Search

Response to recent Forbes article

By Bob Rapoza

In Doug Guthrie’s recent Forbes column on the LITHTC, For the 21st Century, a Network of Beneficial Philanthropy and Corporate Citizenship he mentions in passing that the New Markets Tax Credit (NMTC) has “failed to stimulate growth in the areas [it] have targeted.” Those conclusions are at odds with the facts.

Since 2003, New Markets has attracted over $30 billion in private investment in low-income businesses and created over 300,000 jobs nationwide. In 2010 alone, NMTC financing created some 70,000 jobs in some of the most economically distressed communities in the country. We would hardly call that a failure. The credit leverages $12 in private sector funding for every dollar in lost federal tax revenue (a great deal for taxpayers) and it was named one of the top 25 government programs by Harvard’s Kennedy School. If permanently authorized (like the LIHTC), there is no telling what this credit could accomplish.

The Credit was created to address a persistent problem in distressed areas: while there are many attractive business opportunities, the cost and scarcity of capital in these ‘New Markets’ is a substantial impediment to spurring economic growth. The NMTC helps to ease the flow of private sector investments into these communities. These investments often serve as the lynchpin for neighborhood revitalization and they would not be possible without the Credit. In fact, a 2010 GAO report found that 90% of NMTC projects were dependent on NMTC financing and would not have happened otherwise.

Guthrie was right to laud the LIHTC, which creates a cross-sector ecosystem of community stakeholders, but the same can be said of New Markets.
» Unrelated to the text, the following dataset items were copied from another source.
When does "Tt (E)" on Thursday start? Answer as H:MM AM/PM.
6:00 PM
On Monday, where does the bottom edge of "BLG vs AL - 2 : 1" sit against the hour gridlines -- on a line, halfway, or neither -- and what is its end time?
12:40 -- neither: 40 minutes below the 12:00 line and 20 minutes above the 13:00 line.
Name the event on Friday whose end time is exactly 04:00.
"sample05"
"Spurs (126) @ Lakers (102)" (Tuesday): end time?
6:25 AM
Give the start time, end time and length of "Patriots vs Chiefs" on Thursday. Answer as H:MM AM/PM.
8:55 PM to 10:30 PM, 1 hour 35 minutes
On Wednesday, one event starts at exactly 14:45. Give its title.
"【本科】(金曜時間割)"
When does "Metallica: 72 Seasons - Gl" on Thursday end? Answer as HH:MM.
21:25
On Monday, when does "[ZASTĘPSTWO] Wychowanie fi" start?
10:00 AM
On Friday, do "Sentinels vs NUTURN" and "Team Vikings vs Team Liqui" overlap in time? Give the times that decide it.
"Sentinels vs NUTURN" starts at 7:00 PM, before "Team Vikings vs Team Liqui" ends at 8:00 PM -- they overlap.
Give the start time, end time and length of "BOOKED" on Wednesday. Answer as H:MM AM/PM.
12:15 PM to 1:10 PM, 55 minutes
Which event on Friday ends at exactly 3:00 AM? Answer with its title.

The NMTC built upon and strengthened a delivery system of private for-profit and non-profit intermediaries that provide technical and financial assistance to economically distressed urban and rural communities. NMTC deals usually involve a diverse set of stakeholders, including historic preservationists, financial institutions, nonprofits, CDCs, CDFIs, local elected officials, small businesses, and large manufacturers.